Only a month ago, in its damning editorial the Daily Mail said Philip Hammond was a ‘dismal, defeatist, relentlessly negative’ Eeyore. Today, they ‘rescind’ the Chancellor’s nickname, and the paper isn’t the only one to praise Hammond’s Budget:
The Sun says that Hammond delivered his first Budget for its readers. While the paper admits that it has ‘not been kind to his previous efforts’, the Chancellor’s announcement yesterday ‘will put more cash’ in peoples’ pockets. His freezes on fuel and alcohol duty go down well with the Sun; and so, too, do the ‘decent hikes’ to the minimum wage and tax-free allowance. It is also good news, according to the paper, that Hammond has rowed back on plans not to prepare for a ‘no deal’ Brexit, by pledging £3bn to prepare for Britain’s departure from the EU. What's more, while the scrapping of stamp duty for first-time buyers has been ‘rubbished’ by the left, it amounts to a ‘decent saving for many’. The Sun concludes by saying that such measures to woo younger voters might be met with cynicism by a vocal minority, but they are – at last – a ‘sign of a Government’ listening to the concerns of millennial voters.
Philip Hammond had an uphill task yesterday. He not only had to ‘convey a confident and optimistic outlook for the country post-Brexit’, but also had to win over his ‘detractors in his own party’. ‘We are pleased to report that the Chancellor achieved’ all of his aims, says the Daily Telegraph. The build-up to a budget has ‘rarely been so low key’, says the paper. But while some have said this meant that Hammond only had a ‘low hurdle’ to overcome, this would ‘be unfair’ on the Chancellor. His measures are likely to prove popular with voters, says the paper. It was clear in making his announcements that Hammond was ‘mindful’ of how his last budget ‘unravelled’, and he did well to make sure that he ‘sidestepped another pitfall by abandoning plans to lower the VAT threshold for small businesses’, suggests the Telegraph. ‘All in all, Mr Hammond confounded his critics and did so in a breezy and occasionally jokey way that disarmed them, too’, the paper concludes.

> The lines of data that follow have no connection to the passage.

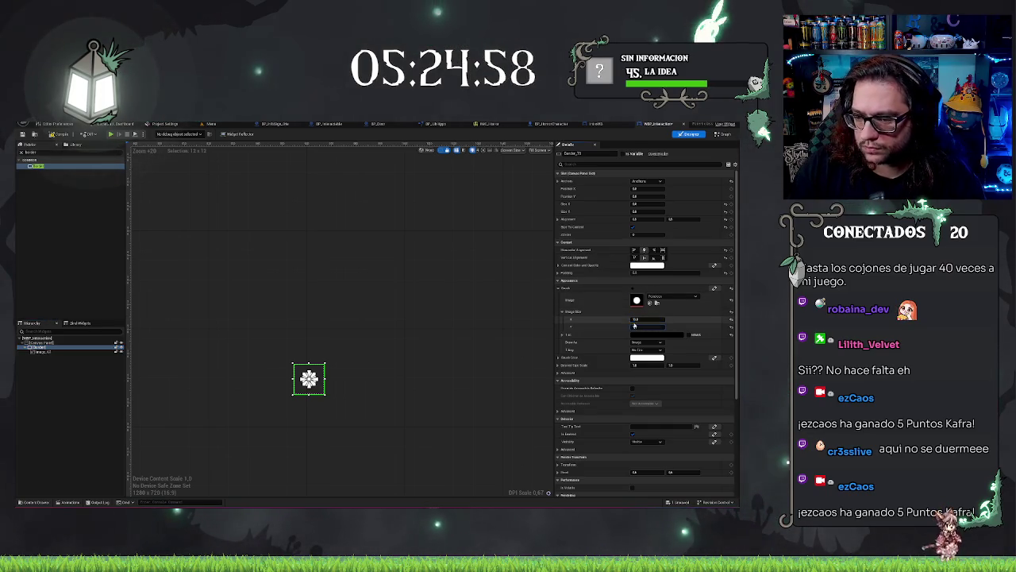
{"action": "left_click", "coordinate": [635, 326]}
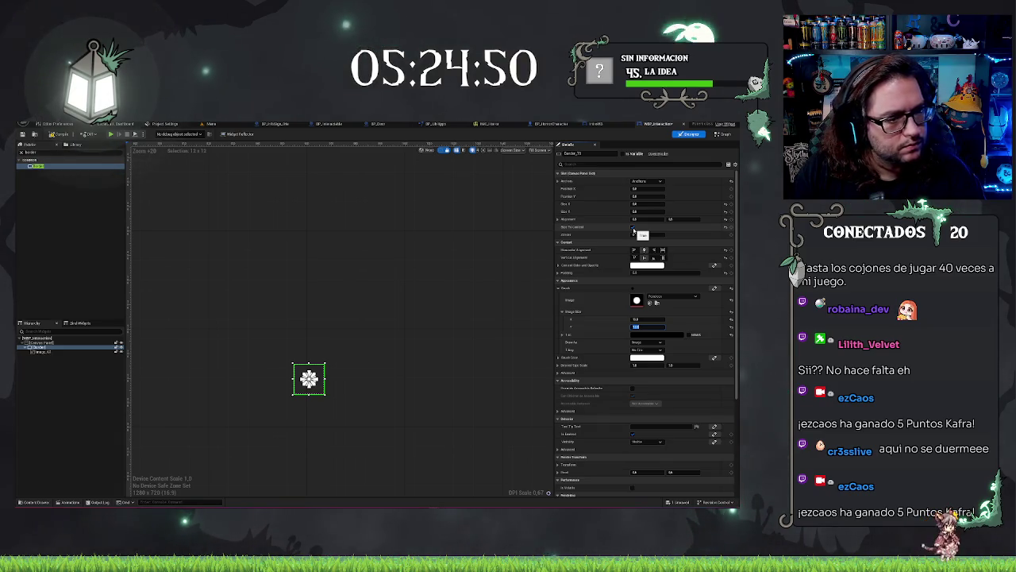
{"action": "left_click", "coordinate": [634, 228]}
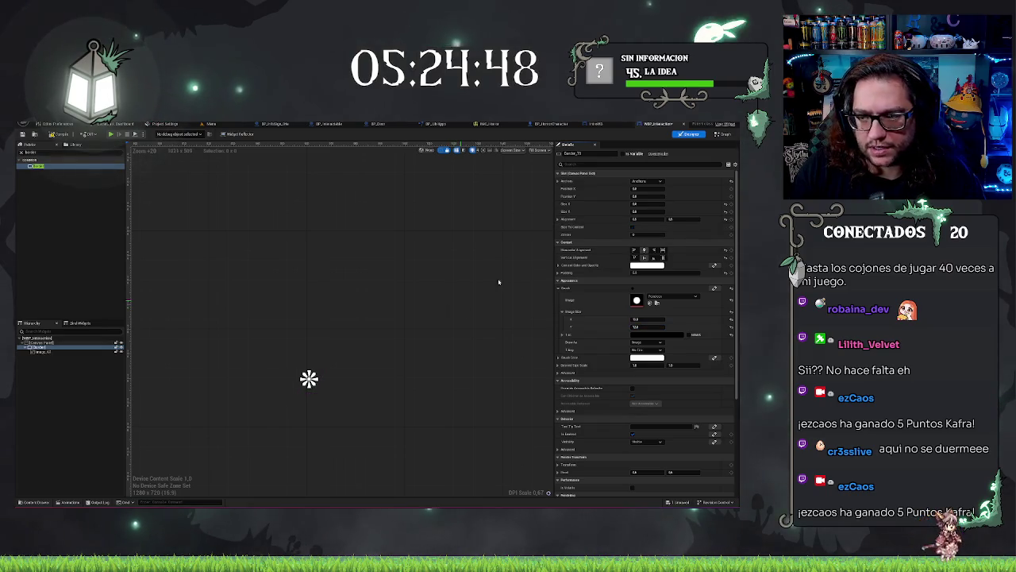
Set the icon slot's Size X to 128 and deselect to view the canvas.
{"action": "left_click", "coordinate": [649, 203]}
{"action": "type", "text": "128"}
{"action": "key", "text": "Tab"}
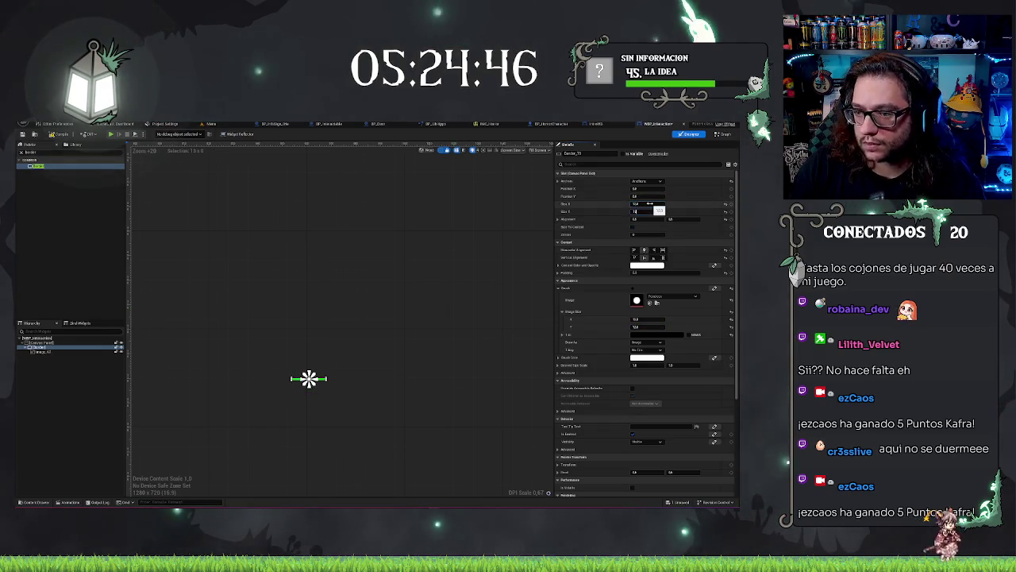
{"action": "left_click", "coordinate": [369, 477]}
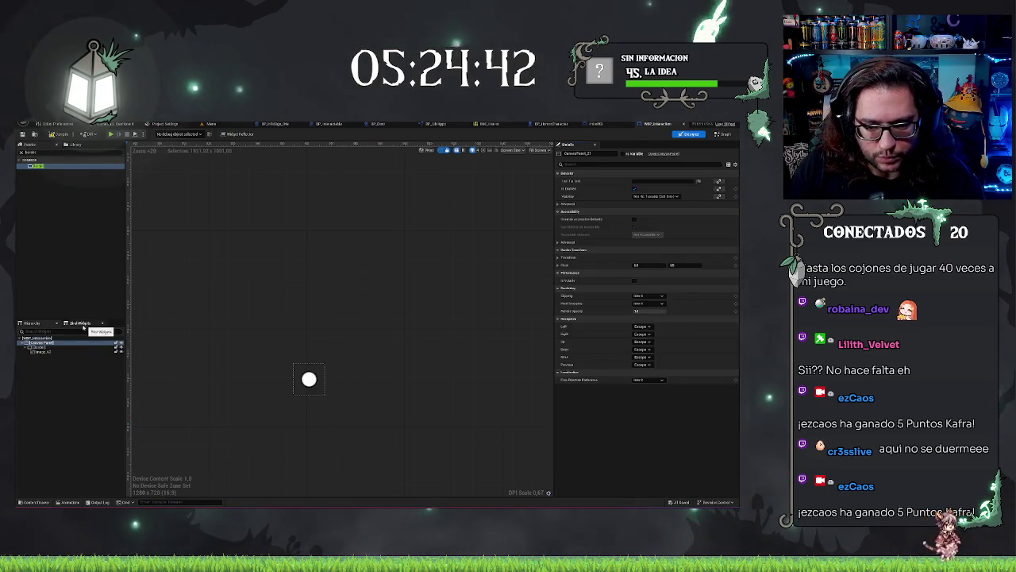
{"action": "scroll", "coordinate": [373, 382], "scroll_direction": "down", "scroll_amount": 5}
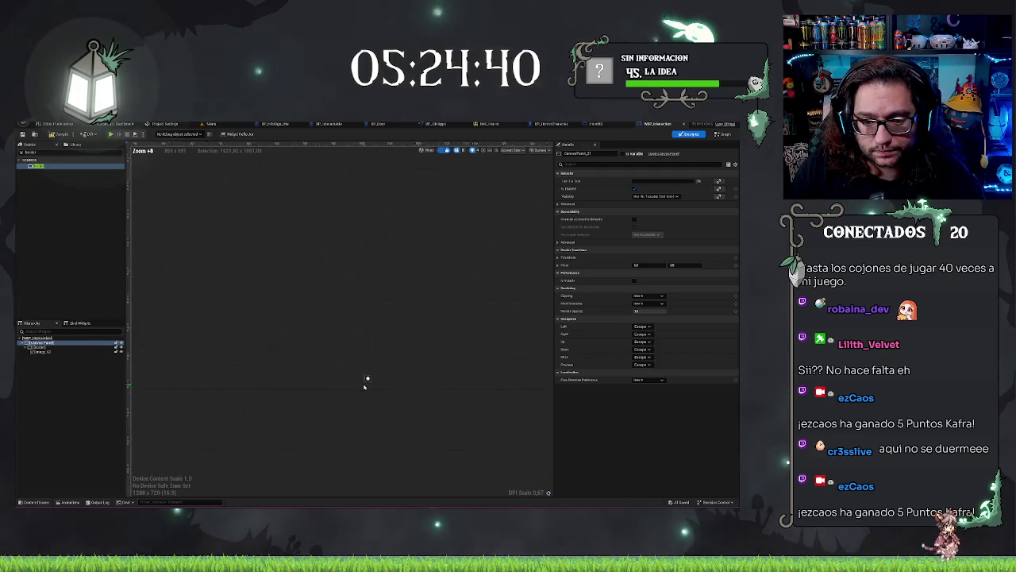
{"action": "scroll", "coordinate": [324, 399], "scroll_direction": "up", "scroll_amount": 3}
{"action": "left_click", "coordinate": [445, 238]}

‘When it came to tax’, says the FT, the Chancellor was obviously ‘careful not to provoke powerful interest groups’. This meant that the ‘few tax increases' that he opted for 'were aimed at relatively soft targets, such as 'diesel cars' or second homeowners’. But this meant that the Chancellor dodged a much-needed opportunity to impose measures that ‘might have been sensible but unpopular’: increasing the amount of VAT paid by small business, for instance. Hammond’s ‘caution is notable’, concludes the paper. Typically, chancellors ‘spend political capital’ soon after an election. But this Tory government is in a different and unenviable position to most other administrations. This means that Hammond was ‘in no position to take risks’. He passed the test yesterday, but in doing so there could still be trouble ahead, warns the FT: ‘Mr Hammond has now spent about half of the funds he set aside as a Brexit war chest. He will have little in reserve’.
The Guardian says the Budget was a ‘missed opportunity’, claiming that Hammond blew the chance to ‘reset the narrative and build up much-needed political capital with his own side by signalling a new direction about where the government is going’. Yet Hammond did give away something unexpected yesterday, suggests the paper – an indication of ‘how little’ the views of the Tories actually align with those of the wider public. This was made clear in the fact that more money was allocated to preparing for Brexit than extra funds for the NHS; the vague language on the government’s ‘review’ of land banking also shows the Chancellor is not really taking the issue of getting more people on the property ladders seriously. In these bleak economic times, where ‘wages are going nowhere’, Hammond had a chance to ‘seize’ the moment. ‘Yet the Chancellor chose not to change course'. Instead, 'Hammond has plotted a path that will make Britain’s problems bigger and harder to fix.,’ concludes the Guardian.